Wisconsin is setting a destabilizing societal divisive precedent of entrenching the upper 10% class that owns +85% of all wealth while placing all other blue-collar Americans in a fight to simply economically survive, and this struggle is only made worse without fair, effective union representation. Is this what thousands of Private Ryan common folk soldiers nobly fought and died for in WWII? An expanding Have and Have Not Divide making us all ultimately the LOSERS ?
People, including the President, will get just what they deserve if they cannot muster the courage to stand up to the monied-interests’ rape of our democracy by, among other ways, eliminating the average working man´s collective bargaining rights for obtaining a decent standard of living and job growth prospects. Until people unite and say, “Enough is Enough,” cannibalizing middle-class social nets such as Social Security and Medicare/Medicaid will be next on the ultra-right’s hit list. Gov.
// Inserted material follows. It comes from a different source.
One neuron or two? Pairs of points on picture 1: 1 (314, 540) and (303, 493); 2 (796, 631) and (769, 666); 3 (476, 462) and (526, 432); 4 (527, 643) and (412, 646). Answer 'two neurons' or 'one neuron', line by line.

Scott Walker´s trampling on worker-bargaining rights in concert with job and benefit cut threats is just more nails in the coffin on America’s already sad state of social-cultural cohesion and equity for ALL citizens.
Yes, the right word for our current chaotic, brain-dead approach to “Saving Our Nation’’ and solving in a banking, fiscally and economically balanced, creative fashion (like North Dakota) the nation’s short and long-term structural deficits can also best be described as “FUBAR: F****d Up Beyond All Recognition.”
Benjamin Disraeli (British Prime Minister and Novelist, 1804-1881) long ago principally captured admirably our race to institutionlizing an increasingly morally corrupt, massively class divided society based on money and survival of the fittest:
"Two nations; between whom there is no intercourse and no sympathy; who are as ignorant of each other's habits, thoughts, and feelings, as if they were dwellers in different zones, or inhabitants of different planets; who are formed by a different breeding, are fed by a different food, are ordered by different manners, and are not governed by the same laws." "You speak of -- " said Egremont, hesitatingly, "THE RICH AND THE POOR."